# My little mice! And questions!



## Steph182 (Sep 12, 2011)

These 3 are from a rescue. Given to me as all girls, but 2 are male so have been split but I'm fairly sure the female is pregnant  I split them as soon as I sexed them myself but obviously they breed young. 
But, here's my babies!

Aro








Frodo









And my girl Dorothy who isn't tame but will tolerate me being near her 









Question: Aro and Frodo live together in a 4ft cage. I'm not sure whether it would be best to split them? They both seem lazy but don't spend any time near each other and sleep in seperate beds... I'm not sure if they should be left together for the company or seperated for safety. Would appreciate advice on that one.

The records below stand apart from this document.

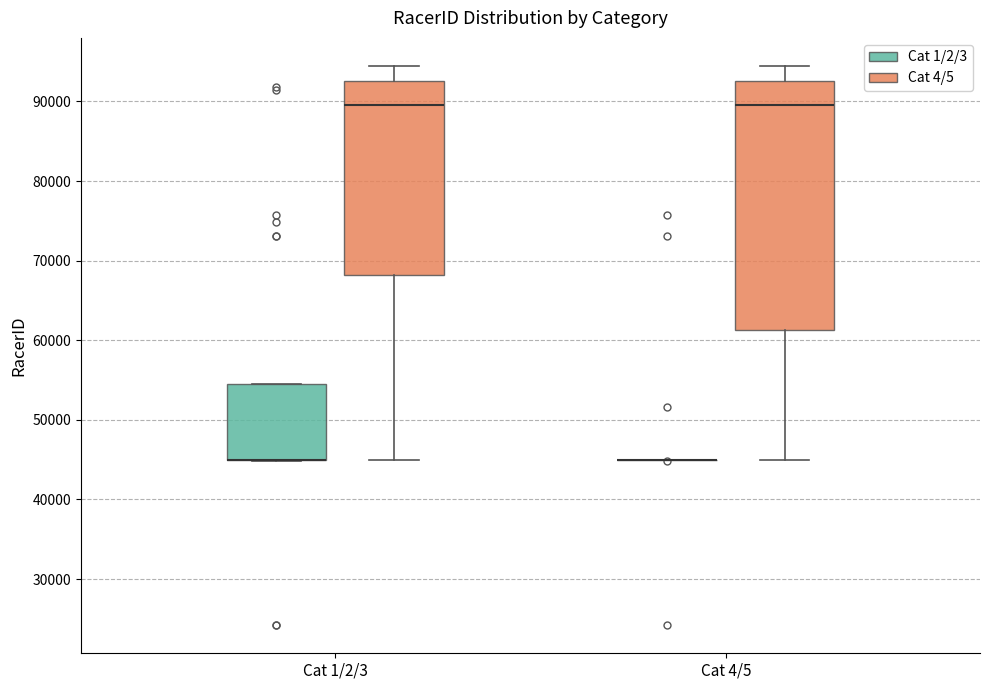

Reading left to right, read every box against the y-axis: the position of its median line, the range the box covers, and the ends of its whiskers. The values are not printed on the chart, so give them approximately, as read against the axis.

Cat 1/2/3 (Cat 1/2/3): median 45000 (drawn on the box's lower edge), box 45000 to 54000, whiskers 45000 to 54000
Cat 1/2/3 (Cat 4/5): median 90000, box 68000 to 93000, whiskers 45000 to 94000
Cat 4/5 (Cat 1/2/3): box collapsed to a line at 45000, whiskers 45000 to 45000
Cat 4/5 (Cat 4/5): median 90000, box 61000 to 93000, whiskers 45000 to 94000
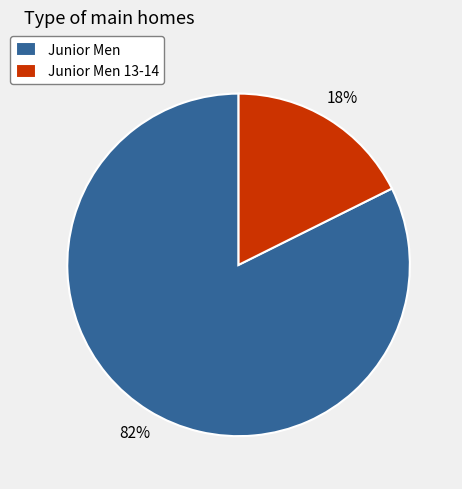

To the nearest percent, what is the combined percentage of Junior Men 13-14 and Junior Men?

100%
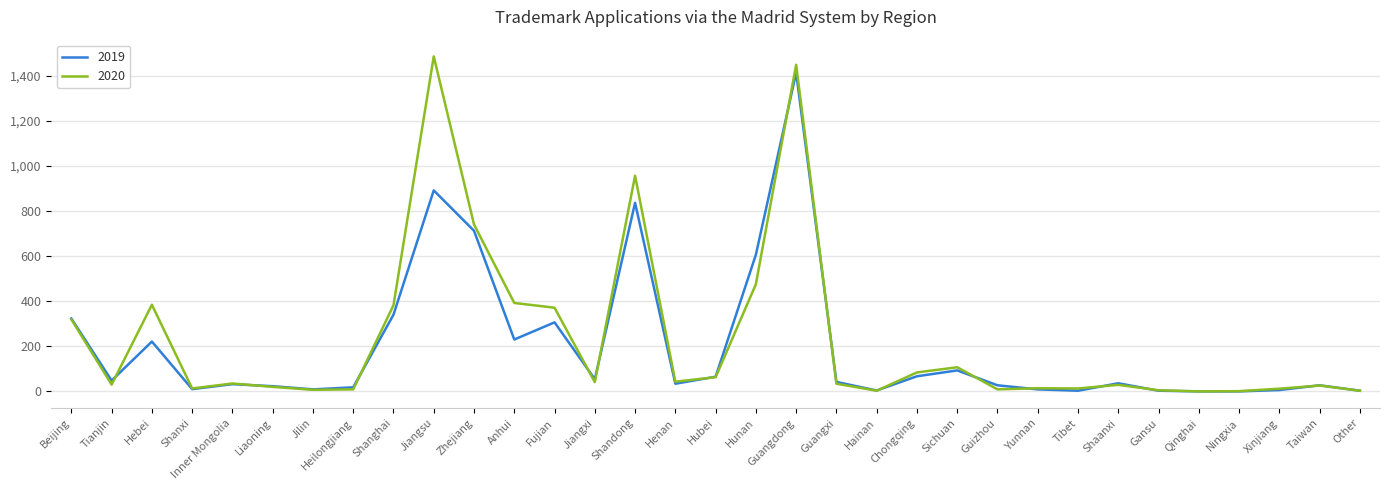

How many lines are shown in the chart?

2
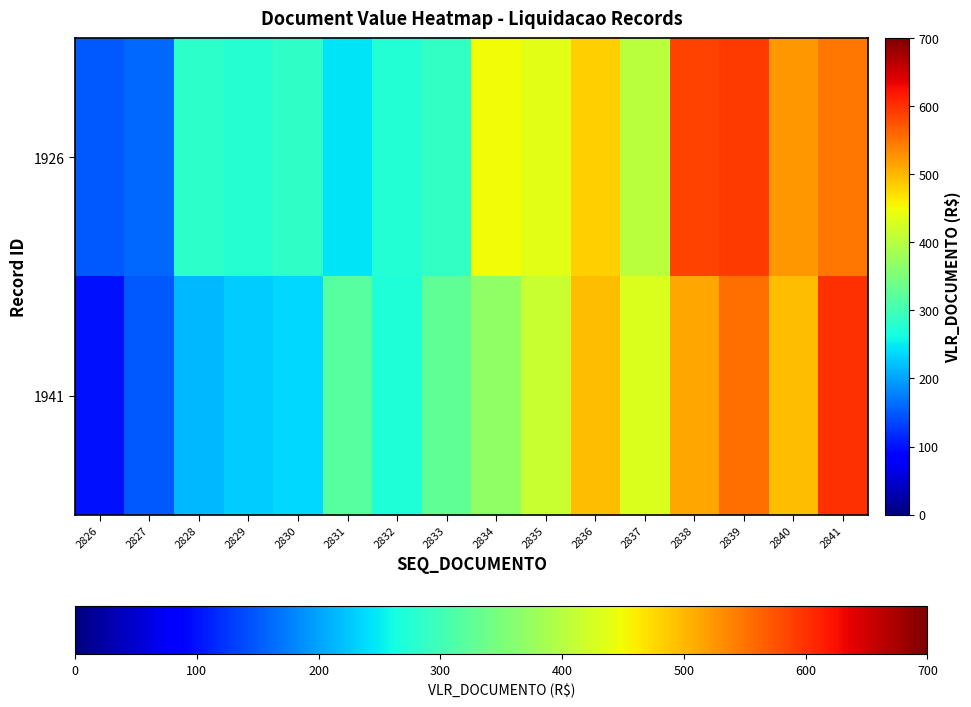

List the series in order of their peak value, highest first.

1941, 1926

Dorothy has a quite round belly I noticed last night. It wasn't defined a few days ago, so either she's got podgy quick or she's expecting... How long after they start showing should you expect a litter?


----------



## mousie-lover86 (Sep 20, 2011)

well mine took a week from me noticing she was pregnant but it all depends really i have another mouse who was preg at the same time as tht one and shes still pregnant as i think shes carrying more


----------



## moustress (Sep 25, 2009)

They look to be in good condition. Just keep an eye on the boys to be sure they don't hurt each other, including dominance behavior which can stress out a mousie and cause heart failure without leaving a mark on the mousie.


----------